WORK ORDER:
Each record below needs to be written out exactly as it reads.

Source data
_ _ _ _ _

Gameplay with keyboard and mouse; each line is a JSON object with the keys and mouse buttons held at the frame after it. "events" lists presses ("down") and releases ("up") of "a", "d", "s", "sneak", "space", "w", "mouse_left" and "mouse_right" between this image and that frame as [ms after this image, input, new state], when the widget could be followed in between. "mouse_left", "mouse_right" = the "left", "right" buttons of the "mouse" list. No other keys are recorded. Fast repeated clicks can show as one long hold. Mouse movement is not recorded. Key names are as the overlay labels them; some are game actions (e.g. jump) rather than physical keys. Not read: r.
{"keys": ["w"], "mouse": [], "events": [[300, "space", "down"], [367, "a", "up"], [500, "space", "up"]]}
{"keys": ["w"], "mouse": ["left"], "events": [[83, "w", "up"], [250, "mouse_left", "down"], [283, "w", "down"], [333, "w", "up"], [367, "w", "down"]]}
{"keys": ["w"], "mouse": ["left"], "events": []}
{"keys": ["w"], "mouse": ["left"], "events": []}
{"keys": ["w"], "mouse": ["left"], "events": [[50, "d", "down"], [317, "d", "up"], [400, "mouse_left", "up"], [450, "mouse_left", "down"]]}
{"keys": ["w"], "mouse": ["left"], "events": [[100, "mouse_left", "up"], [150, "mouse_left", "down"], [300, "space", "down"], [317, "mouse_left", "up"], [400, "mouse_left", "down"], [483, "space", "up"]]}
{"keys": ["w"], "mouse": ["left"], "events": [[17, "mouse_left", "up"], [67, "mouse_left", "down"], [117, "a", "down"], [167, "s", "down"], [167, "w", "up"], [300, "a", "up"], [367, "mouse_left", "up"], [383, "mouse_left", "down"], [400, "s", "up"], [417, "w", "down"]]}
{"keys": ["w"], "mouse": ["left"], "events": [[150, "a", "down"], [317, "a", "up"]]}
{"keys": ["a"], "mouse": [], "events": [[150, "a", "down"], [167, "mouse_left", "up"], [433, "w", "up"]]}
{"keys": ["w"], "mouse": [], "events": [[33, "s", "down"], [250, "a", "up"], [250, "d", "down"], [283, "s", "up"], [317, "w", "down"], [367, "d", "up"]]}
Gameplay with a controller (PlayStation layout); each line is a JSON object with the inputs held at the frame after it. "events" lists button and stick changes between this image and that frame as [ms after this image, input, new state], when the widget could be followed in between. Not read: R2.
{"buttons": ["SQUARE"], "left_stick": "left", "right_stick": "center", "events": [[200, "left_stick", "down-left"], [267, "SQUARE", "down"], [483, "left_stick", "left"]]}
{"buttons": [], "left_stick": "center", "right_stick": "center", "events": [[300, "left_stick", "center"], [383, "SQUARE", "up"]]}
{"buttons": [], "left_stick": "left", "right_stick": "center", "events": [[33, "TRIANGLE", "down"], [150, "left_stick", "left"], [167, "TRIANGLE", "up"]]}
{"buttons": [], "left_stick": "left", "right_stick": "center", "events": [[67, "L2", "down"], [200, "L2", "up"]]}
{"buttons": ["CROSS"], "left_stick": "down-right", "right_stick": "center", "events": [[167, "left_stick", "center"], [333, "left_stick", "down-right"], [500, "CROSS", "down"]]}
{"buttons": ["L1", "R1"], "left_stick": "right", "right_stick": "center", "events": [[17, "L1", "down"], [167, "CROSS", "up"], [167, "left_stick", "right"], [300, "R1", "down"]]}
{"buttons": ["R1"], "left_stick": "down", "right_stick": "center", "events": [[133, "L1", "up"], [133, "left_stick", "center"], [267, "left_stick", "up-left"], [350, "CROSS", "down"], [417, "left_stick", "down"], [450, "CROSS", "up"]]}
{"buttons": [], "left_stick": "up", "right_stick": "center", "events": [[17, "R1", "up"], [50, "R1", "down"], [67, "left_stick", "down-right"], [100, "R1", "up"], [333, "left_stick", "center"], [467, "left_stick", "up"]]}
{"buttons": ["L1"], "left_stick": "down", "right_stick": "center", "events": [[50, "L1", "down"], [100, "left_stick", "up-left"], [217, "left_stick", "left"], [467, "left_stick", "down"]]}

_ _ _ _ _

EXERCISE OUTPUT:
Gameplay with keyboard and mouse; each line is a JSON object with the keys and mouse buttons held at the frame after it. "events" lists presses ("down") and releases ("up") of "a", "d", "s", "sneak", "space", "w", "mouse_left" and "mouse_right" between this image and that frame as [ms after this image, input, new state], when the widget could be followed in between. "mouse_left", "mouse_right" = the "left", "right" buttons of the "mouse" list. No other keys are recorded. Fast repeated clicks can show as one long hold. Mouse movement is not recorded. Key names are as the overlay labels them; some are game actions (e.g. jump) rather than physical keys. Not read: r.
{"keys": ["w"], "mouse": [], "events": [[300, "space", "down"], [367, "a", "up"], [500, "space", "up"]]}
{"keys": ["w"], "mouse": ["left"], "events": [[83, "w", "up"], [250, "mouse_left", "down"], [283, "w", "down"], [333, "w", "up"], [367, "w", "down"]]}
{"keys": ["w"], "mouse": ["left"], "events": []}
{"keys": ["w"], "mouse": ["left"], "events": []}
{"keys": ["w"], "mouse": ["left"], "events": [[50, "d", "down"], [317, "d", "up"], [400, "mouse_left", "up"], [450, "mouse_left", "down"]]}
{"keys": ["w"], "mouse": ["left"], "events": [[100, "mouse_left", "up"], [150, "mouse_left", "down"], [300, "space", "down"], [317, "mouse_left", "up"], [400, "mouse_left", "down"], [483, "space", "up"]]}
{"keys": ["w"], "mouse": ["left"], "events": [[17, "mouse_left", "up"], [67, "mouse_left", "down"], [117, "a", "down"], [167, "s", "down"], [167, "w", "up"], [300, "a", "up"], [367, "mouse_left", "up"], [383, "mouse_left", "down"], [400, "s", "up"], [417, "w", "down"]]}
{"keys": ["w"], "mouse": ["left"], "events": [[150, "a", "down"], [317, "a", "up"]]}
{"keys": ["a"], "mouse": [], "events": [[150, "a", "down"], [167, "mouse_left", "up"], [433, "w", "up"]]}
{"keys": ["w"], "mouse": [], "events": [[33, "s", "down"], [250, "a", "up"], [250, "d", "down"], [283, "s", "up"], [317, "w", "down"], [367, "d", "up"]]}
Gameplay with a controller (PlayStation layout); each line is a JSON object with the inputs held at the frame after it. "events" lists button and stick changes between this image and that frame as [ms after this image, input, new state], when the widget could be followed in between. Not read: R2.
{"buttons": ["SQUARE"], "left_stick": "left", "right_stick": "center", "events": [[200, "left_stick", "down-left"], [267, "SQUARE", "down"], [483, "left_stick", "left"]]}
{"buttons": [], "left_stick": "center", "right_stick": "center", "events": [[300, "left_stick", "center"], [383, "SQUARE", "up"]]}
{"buttons": [], "left_stick": "left", "right_stick": "center", "events": [[33, "TRIANGLE", "down"], [150, "left_stick", "left"], [167, "TRIANGLE", "up"]]}
{"buttons": [], "left_stick": "left", "right_stick": "center", "events": [[67, "L2", "down"], [200, "L2", "up"]]}
{"buttons": ["CROSS"], "left_stick": "down-right", "right_stick": "center", "events": [[167, "left_stick", "center"], [333, "left_stick", "down-right"], [500, "CROSS", "down"]]}
{"buttons": ["L1", "R1"], "left_stick": "right", "right_stick": "center", "events": [[17, "L1", "down"], [167, "CROSS", "up"], [167, "left_stick", "right"], [300, "R1", "down"]]}
{"buttons": ["R1"], "left_stick": "down", "right_stick": "center", "events": [[133, "L1", "up"], [133, "left_stick", "center"], [267, "left_stick", "up-left"], [350, "CROSS", "down"], [417, "left_stick", "down"], [450, "CROSS", "up"]]}
{"buttons": [], "left_stick": "up", "right_stick": "center", "events": [[17, "R1", "up"], [50, "R1", "down"], [67, "left_stick", "down-right"], [100, "R1", "up"], [333, "left_stick", "center"], [467, "left_stick", "up"]]}
{"buttons": ["L1"], "left_stick": "down", "right_stick": "center", "events": [[50, "L1", "down"], [100, "left_stick", "up-left"], [217, "left_stick", "left"], [467, "left_stick", "down"]]}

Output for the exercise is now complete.